先讓大家每個人各自是不同的 Group ,再透過兩人兩人相同的關係讓他們變成同樣的 Group ,再計算總共有幾個不同的 Group 即可得解。

作法參考:Programming學習筆記-UVa 10583 Ubiquitous Religions

C++(0.060)

/*******************************************************/
/* UVa 10583 Ubiquitous Religions                      */
/* Author: Maplewing [at] knightzone.org               */
/* Version: 2018/05/14                                 */
/*******************************************************/
#include <iostream>
#include <cstdio>
#include <cstdlib>
#include <vector>
using namespace std;

int findRootGroup(vector<int> &groups, int x){
  if(x == groups[x]){
    return x;
  }

  return groups[x] = findRootGroup(groups, groups[x]);
}

bool unionGroups(vector<int> &groups, int x, int y){
  int rootX = findRootGroup(groups, x);
  int rootY = findRootGroup(groups, y);

  if(rootX == rootY){
    return false;
  }

  groups[rootX] = groups[rootY];
  return true;
}

int main(){
  int caseNumber = 1;
  int n, m;
  while(scanf("%d%d", &n, &m) != EOF &&
      n != 0 && m != 0){
    vector<int> groups(n+1, 0);
    for(int i = 1 ; i <= n ; ++i){
      groups[i] = i;
    }

    int groupCount = n;
    for(int religionCase = 0 ; religionCase < m ; ++religionCase){
      int i, j;
      scanf("%d%d", &i, &j);

      if(unionGroups(groups, i, j)) --groupCount;
    }

     printf("Case %d: %d\n", caseNumber++, groupCount);
  }

  return 0;
}

#UVa:11849-CD

比較兩個已排序的序列其共同的部分有多少即可得解。

C++(0.470)

/*******************************************************/
/* UVa 11849 CD                                        */
/* Author: Maplewing [at] knightzone.org               */
/* Version: 2018/05/14                                 */
/*******************************************************/
#include <iostream>
#include <cstdio>
#include <vector>
using namespace std;

int main(){
  int N, M;
  while (scanf("%d%d", &N, &M) != EOF &&
       N != 0 && M != 0){
    vector<int> nCDs(N, 0);
    vector<int> mCDs(M, 0);

    for (int i = 0 ; i < N ; ++i ){
      scanf("%d", &nCDs[i]);
    }

    for (int i = 0 ; i < M ; ++i ){
      scanf("%d", &mCDs[i]);
    }

    int bothOwnCount = 0;
    for (int i = 0, j = 0 ; i < N && j < M ; ){
      if(nCDs[i] == mCDs[j]){
        ++bothOwnCount;
        ++i;
        ++j;
      }
      else if(nCDs[i] > mCDs[j]) ++j;
      else ++i;
    }

    printf("%d\n", bothOwnCount);
  }
  return 0;
}

#UVa:820-Internet Bandwidth

Maximum Flow 的經典題型。可以使用 Maximum Flow 的演算法(像是 Ford-Fulkerson Algorithm 或是 Edmonds-Karp Algorithm)解決。
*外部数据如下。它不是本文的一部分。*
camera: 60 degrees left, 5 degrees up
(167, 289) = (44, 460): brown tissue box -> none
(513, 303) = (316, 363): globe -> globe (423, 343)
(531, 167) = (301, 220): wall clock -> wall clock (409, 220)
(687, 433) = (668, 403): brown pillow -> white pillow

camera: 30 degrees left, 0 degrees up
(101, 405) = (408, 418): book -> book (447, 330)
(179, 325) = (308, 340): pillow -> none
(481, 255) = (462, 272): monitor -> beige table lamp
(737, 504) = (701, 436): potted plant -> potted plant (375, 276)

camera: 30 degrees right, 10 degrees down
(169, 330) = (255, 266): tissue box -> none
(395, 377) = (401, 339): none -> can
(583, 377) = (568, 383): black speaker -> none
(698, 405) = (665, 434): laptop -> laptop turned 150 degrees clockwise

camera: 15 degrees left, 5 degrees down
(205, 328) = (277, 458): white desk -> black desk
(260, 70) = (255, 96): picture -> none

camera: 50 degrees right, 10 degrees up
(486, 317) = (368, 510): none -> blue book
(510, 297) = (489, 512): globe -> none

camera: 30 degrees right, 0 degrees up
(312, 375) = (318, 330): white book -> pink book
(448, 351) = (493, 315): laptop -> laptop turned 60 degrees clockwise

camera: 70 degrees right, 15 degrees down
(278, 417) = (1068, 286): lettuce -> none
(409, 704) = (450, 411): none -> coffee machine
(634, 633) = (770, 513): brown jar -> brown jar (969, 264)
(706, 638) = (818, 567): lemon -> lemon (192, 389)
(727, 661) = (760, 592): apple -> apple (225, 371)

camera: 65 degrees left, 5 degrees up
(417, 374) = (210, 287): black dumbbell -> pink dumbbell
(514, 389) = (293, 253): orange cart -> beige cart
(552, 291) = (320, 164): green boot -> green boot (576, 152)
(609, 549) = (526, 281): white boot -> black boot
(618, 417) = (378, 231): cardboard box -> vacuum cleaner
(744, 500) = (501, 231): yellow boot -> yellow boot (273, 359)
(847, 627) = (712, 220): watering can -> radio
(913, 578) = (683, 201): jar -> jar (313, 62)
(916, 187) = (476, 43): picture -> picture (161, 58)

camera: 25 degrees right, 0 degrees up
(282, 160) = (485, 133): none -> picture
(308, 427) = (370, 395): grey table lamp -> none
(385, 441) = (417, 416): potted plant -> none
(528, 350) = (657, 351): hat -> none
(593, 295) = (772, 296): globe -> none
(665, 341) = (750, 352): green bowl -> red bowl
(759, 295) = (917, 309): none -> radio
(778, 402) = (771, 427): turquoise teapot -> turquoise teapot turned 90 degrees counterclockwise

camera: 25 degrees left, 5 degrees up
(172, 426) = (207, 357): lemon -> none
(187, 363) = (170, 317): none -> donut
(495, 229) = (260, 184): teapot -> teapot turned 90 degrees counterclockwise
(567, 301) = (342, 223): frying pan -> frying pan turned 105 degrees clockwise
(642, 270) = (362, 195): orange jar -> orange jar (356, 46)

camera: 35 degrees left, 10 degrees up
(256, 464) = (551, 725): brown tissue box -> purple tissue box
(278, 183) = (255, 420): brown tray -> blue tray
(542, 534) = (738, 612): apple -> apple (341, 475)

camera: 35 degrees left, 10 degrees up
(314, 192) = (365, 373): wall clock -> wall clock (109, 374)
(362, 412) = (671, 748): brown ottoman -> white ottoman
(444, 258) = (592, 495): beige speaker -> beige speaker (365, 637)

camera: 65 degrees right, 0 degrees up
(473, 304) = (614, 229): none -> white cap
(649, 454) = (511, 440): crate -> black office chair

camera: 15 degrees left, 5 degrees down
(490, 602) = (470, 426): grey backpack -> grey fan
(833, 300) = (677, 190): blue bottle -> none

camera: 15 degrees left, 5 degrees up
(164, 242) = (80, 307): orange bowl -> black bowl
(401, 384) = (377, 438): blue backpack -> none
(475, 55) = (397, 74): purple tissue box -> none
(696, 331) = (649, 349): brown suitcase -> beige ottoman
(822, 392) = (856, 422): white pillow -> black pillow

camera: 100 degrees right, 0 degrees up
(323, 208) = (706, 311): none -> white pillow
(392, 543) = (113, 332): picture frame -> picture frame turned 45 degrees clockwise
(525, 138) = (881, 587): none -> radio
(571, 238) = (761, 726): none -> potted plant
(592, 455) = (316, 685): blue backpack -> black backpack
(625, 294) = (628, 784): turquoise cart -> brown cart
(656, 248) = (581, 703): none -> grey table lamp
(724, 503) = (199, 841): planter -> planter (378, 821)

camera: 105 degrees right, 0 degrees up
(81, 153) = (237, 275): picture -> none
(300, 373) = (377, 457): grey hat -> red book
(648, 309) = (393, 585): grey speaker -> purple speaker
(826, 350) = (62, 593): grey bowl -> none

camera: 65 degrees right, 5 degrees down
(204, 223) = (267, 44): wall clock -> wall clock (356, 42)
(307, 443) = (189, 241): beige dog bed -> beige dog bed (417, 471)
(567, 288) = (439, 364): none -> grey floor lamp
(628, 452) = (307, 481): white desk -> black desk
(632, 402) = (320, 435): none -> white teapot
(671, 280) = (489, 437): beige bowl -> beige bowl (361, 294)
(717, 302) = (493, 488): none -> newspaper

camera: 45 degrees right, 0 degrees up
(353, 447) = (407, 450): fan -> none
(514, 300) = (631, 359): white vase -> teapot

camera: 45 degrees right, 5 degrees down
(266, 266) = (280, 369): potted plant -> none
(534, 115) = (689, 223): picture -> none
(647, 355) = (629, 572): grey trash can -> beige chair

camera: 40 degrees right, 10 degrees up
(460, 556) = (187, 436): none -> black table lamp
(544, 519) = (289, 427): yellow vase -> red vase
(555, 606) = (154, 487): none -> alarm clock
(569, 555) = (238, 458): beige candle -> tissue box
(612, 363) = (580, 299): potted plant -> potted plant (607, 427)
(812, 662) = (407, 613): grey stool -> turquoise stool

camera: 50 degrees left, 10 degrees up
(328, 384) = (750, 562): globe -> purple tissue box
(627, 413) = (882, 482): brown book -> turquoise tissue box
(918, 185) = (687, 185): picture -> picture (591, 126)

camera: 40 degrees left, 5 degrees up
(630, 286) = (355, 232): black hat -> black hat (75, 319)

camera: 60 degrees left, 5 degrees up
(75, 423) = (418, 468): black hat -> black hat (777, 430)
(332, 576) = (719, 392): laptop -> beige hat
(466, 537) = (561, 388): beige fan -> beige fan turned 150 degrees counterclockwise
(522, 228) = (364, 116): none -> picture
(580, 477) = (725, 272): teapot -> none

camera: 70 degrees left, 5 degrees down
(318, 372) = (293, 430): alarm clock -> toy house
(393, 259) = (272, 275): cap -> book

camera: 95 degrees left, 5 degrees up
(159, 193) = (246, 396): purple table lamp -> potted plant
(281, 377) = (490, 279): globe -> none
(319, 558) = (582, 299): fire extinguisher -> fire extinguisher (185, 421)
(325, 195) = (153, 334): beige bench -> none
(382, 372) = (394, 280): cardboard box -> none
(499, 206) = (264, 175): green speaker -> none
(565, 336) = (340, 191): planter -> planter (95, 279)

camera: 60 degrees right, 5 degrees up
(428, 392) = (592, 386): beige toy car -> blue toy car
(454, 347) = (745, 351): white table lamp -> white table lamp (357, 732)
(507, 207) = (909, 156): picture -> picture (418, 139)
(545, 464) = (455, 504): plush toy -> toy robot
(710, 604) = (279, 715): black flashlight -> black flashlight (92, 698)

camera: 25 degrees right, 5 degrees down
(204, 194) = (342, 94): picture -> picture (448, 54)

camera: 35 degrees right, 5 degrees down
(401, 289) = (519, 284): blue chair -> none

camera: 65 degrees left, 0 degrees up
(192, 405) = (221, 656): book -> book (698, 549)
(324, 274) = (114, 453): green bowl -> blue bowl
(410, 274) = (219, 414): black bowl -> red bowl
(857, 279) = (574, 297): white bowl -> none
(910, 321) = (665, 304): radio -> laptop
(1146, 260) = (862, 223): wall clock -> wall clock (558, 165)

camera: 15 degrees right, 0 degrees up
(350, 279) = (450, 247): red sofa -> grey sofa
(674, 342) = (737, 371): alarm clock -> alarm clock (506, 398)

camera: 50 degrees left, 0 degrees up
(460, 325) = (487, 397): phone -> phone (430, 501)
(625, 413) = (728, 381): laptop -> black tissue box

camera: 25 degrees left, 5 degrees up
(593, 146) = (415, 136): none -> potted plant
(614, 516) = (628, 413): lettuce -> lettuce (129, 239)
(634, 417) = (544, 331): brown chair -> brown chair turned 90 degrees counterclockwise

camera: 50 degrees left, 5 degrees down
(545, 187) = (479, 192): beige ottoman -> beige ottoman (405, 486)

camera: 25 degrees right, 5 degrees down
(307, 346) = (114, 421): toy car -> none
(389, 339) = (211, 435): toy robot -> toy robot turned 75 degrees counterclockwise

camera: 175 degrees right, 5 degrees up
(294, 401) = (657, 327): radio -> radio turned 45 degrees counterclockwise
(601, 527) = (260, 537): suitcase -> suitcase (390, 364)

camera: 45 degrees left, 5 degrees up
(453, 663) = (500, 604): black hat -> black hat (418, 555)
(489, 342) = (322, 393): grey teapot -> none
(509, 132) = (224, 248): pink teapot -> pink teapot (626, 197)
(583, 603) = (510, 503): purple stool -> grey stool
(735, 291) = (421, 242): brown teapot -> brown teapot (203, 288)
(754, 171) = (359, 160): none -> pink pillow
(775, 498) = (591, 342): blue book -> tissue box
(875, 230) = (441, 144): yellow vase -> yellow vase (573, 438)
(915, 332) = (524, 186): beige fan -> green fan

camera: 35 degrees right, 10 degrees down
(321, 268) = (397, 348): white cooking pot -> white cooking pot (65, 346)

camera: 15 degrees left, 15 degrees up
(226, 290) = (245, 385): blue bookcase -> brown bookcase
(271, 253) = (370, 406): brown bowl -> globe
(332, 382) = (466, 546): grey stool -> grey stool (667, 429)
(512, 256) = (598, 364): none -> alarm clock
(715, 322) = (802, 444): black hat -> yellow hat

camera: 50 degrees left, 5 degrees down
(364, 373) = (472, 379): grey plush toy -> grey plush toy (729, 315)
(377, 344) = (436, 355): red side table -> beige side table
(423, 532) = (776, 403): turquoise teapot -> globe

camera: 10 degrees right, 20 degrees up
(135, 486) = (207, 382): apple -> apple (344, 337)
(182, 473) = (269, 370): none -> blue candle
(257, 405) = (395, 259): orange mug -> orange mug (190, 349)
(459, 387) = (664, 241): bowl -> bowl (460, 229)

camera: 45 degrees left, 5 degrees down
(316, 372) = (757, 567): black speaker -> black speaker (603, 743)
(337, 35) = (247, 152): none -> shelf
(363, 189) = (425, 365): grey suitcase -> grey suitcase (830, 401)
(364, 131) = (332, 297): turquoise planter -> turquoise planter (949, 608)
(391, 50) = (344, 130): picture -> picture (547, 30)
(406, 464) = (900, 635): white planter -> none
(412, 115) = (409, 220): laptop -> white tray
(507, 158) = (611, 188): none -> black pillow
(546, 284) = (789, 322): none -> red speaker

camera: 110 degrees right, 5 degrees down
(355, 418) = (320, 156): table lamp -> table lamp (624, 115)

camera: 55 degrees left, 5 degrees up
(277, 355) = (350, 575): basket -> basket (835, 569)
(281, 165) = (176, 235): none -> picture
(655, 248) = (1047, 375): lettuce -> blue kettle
P.S. 題目中,給予 a 到 b 的 bandwidth 的部分 a b bandwidth 有可能會給予好幾組相同的 a, b ,故要全部加總起來去做運算。

參考:Programming學習筆記 – UVa 820 Network Bandwidth

C++(0.010)

/*******************************************************/
/* UVa 820 Internet Bandwidth                          */
/* Author: Maplewing [at] knightzone.org               */
/* Version: 2018/05/14                                 */
/*******************************************************/
#include <iostream>
#include <cstdio>
#include <cstdlib>
#include <vector>
#include <queue>
using namespace std;

const int FLOW_MAX_VALUE = 10000000;

int getMaxFlow(const vector<vector<int>> &capacity, int s, int t, int n){
  int result = 0;
  vector<vector<int>> flow(n+1, vector<int>(n+1, 0));
   while(true){
     vector<int> bottleneck(n+1, 0);
     bottleneck[s] = FLOW_MAX_VALUE;
     queue<int> bfsQueue;
     bfsQueue.push(s);

     vector<int> previousNode(n+1, 0);

     while(!bfsQueue.empty() && bottleneck[t] == 0){
       int current = bfsQueue.front();
       bfsQueue.pop();
       for(int next = 1; next <= n ; ++next){
         if(bottleneck[next] == 0 && capacity[current][next] > flow[current][next]){
           bfsQueue.push(next);
           previousNode[next] = current;
           bottleneck[next] = min(bottleneck[current], capacity[current][next] - flow[current][next]);
         }
       }
     }

    if(bottleneck[t] == 0) break;   
     for(int current = t; current != s; current = previousNode[current]){
       flow[previousNode[current]][current] += bottleneck[t];
       flow[current][previousNode[current]] -= bottleneck[t];
     }

     result += bottleneck[t];
   }

   return result;
}

int main(){
  int testcase = 1;
  int n;
  while(scanf("%d", &n) != EOF && n != 0){
    vector<vector<int>> capacity(n+1, vector<int>(n+1, 0));

    int s, t, c;
    scanf("%d%d%d", &s, &t, &c);

    int a, b, bandwidth;
    for(int i = 0 ; i < c ; ++i){
      scanf("%d%d%d", &a, &b, &bandwidth);
      capacity[a][b] += bandwidth;
      capacity[b][a] += bandwidth;
    }

    printf("Network %d\n", testcase++);
    printf("The bandwidth is %d.\n\n", getMaxFlow(capacity, s, t, n));
  }

  return 0;
}

#UVa:10613-Mushroom Misery

將方格以 y 軸整數窮舉,對於每一個 y 找出每個圓在此 y 上所佔的 x 範圍為多少,得到所有 x 範圍後合併出來並計數即可得到該 y 行方格被佔掉幾格,窮舉完後再加總就可以得到全部所佔的方格數。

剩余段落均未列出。